Underweight and overweight/obese patients consisted of 2 different clusters of SCI patients. Underweight patients were more likely to be younger, black, less educated, single, have Medicaid as a primary payer, and more likely to have had a cervical level injury because of violence and vehicular-related events than their overweight and obese counterparts. We found few significant differences in hours of therapy during inpatient rehabilitation across weight groups. Among patients with C5-8 ASIA Impairment Scale (AIS) grades A, B, and C injuries, underweight patients received fewer hours of physical therapy per week than patients with a healthy weight (P=.028). Obese patients with paraplegia AIS grades A, B, and C received more hours of occupational therapy during their rehabilitation stay (P<.001) than other weight groups. A higher percentage of underweight patients had pressure ulcers during inpatient rehabilitation in C5-8 AIS grades A, B, and C and paraplegia AIS grades A, B, and C groups. Only in the paraplegia AIS grades A, B, and C group did we find a significant association between weight groups and discharge motor FIM score. Regression models showed that among C1-4 AIS grades A, B, and C patients, the overweight group had better 1-year follow-up motor FIM scores than other weight groups.
Patients who had an unhealthy body weight, that is, being underweight or obese, often have therapy participation and profiles different from those deemed healthy, or just overweight. For patients with paraplegia AIS grades A, B, and C, being overweight or obese was associated with diminished motor FIM outcomes at discharge from rehabilitation. The relation between body weight status, therapy participation, and outcomes are not consistent among study group participants.

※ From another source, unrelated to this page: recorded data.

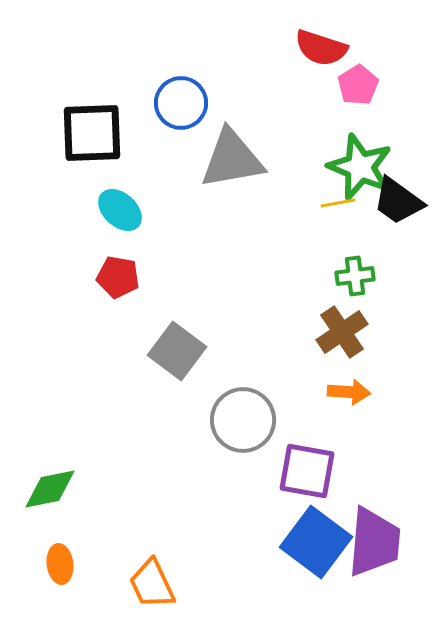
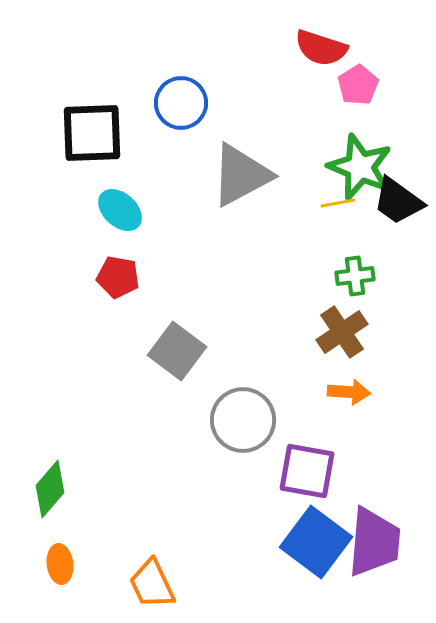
gray triangle: moved 9 px right, 16 px down; rotated 18 degrees counterclockwise
green diamond: rotated 38 degrees counterclockwise
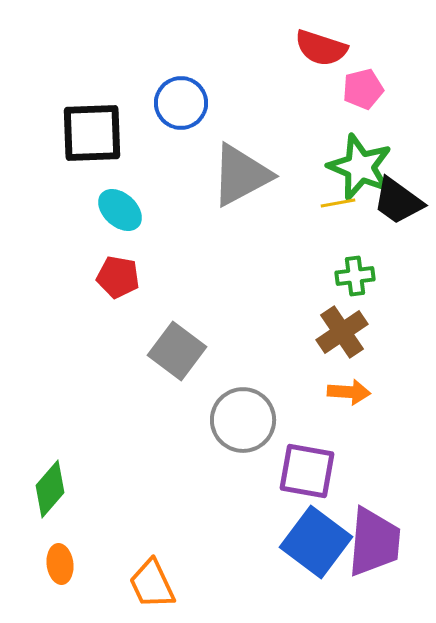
pink pentagon: moved 5 px right, 4 px down; rotated 18 degrees clockwise
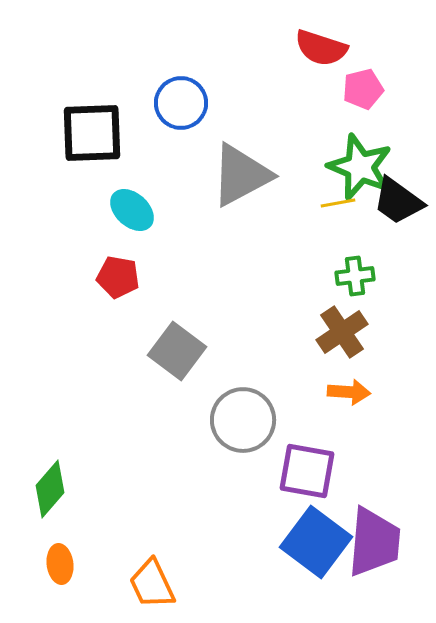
cyan ellipse: moved 12 px right
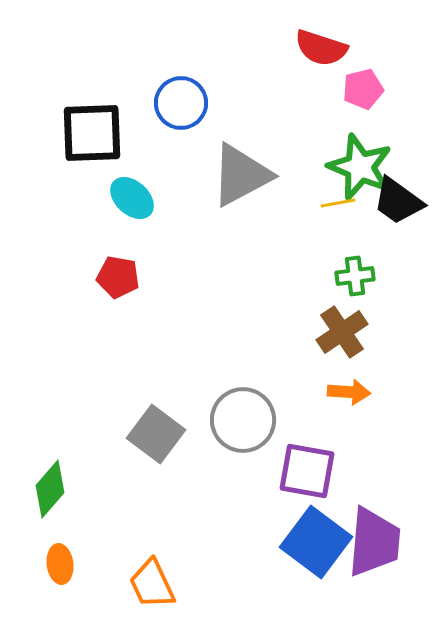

研究体重、治疗参与度与脊髓损伤(SCI)患者功能结局之间的关联。
多地点前瞻性观察队列研究。
六家急性康复机构。
年龄≥ 12 岁、因初次 SCI 接受康复治疗而入院的患者(N=1017)。
无。
住院康复出院时和损伤后 1 年的运动功能独立性测量(Motor FIM)。
体重不足和超重/肥胖患者构成了 2 个不同的 SCI 患者亚群。与超重和肥胖患者相比,体重不足患者更年轻、更可能为黑人、受教育程度更低、单身、以医疗补助为主要支付方,且更有可能因暴力和车辆相关事件而颈段损伤。我们发现,各体重组患者在住院康复期间接受的治疗时间并无显著差异。在 C5-8 ASIA 损伤分级(AIS)为 A、B 和 C 的患者中,体重不足患者每周接受的物理治疗时间少于体重正常患者(P=.028)。截瘫 AIS 为 A、B 和 C 的肥胖患者在康复期间接受的职业治疗时间多于其他体重组(P<.001)。在 C5-8 AIS 为 A、B 和 C 以及截瘫 AIS 为 A、B 和 C 组中,更多体重不足患者在住院康复期间发生压疮。仅在截瘫 AIS 为 A、B 和 C 组中,我们发现体重组与出院时运动 FIM 评分之间存在显著关联。回归模型显示,在 C1-4 AIS 为 A、B 和 C 的患者中,超重组在 1 年随访时的运动 FIM 评分优于其他体重组。
体重不足或肥胖的患者往往具有不同的治疗参与度和特征,而不是被认为健康的体重,即超重。对于截瘫 AIS 为 A、B 和 C 的患者,超重或肥胖与康复出院时运动 FIM 结局下降相关。研究组参与者中,体重状况、治疗参与度和结局之间的关系并不一致。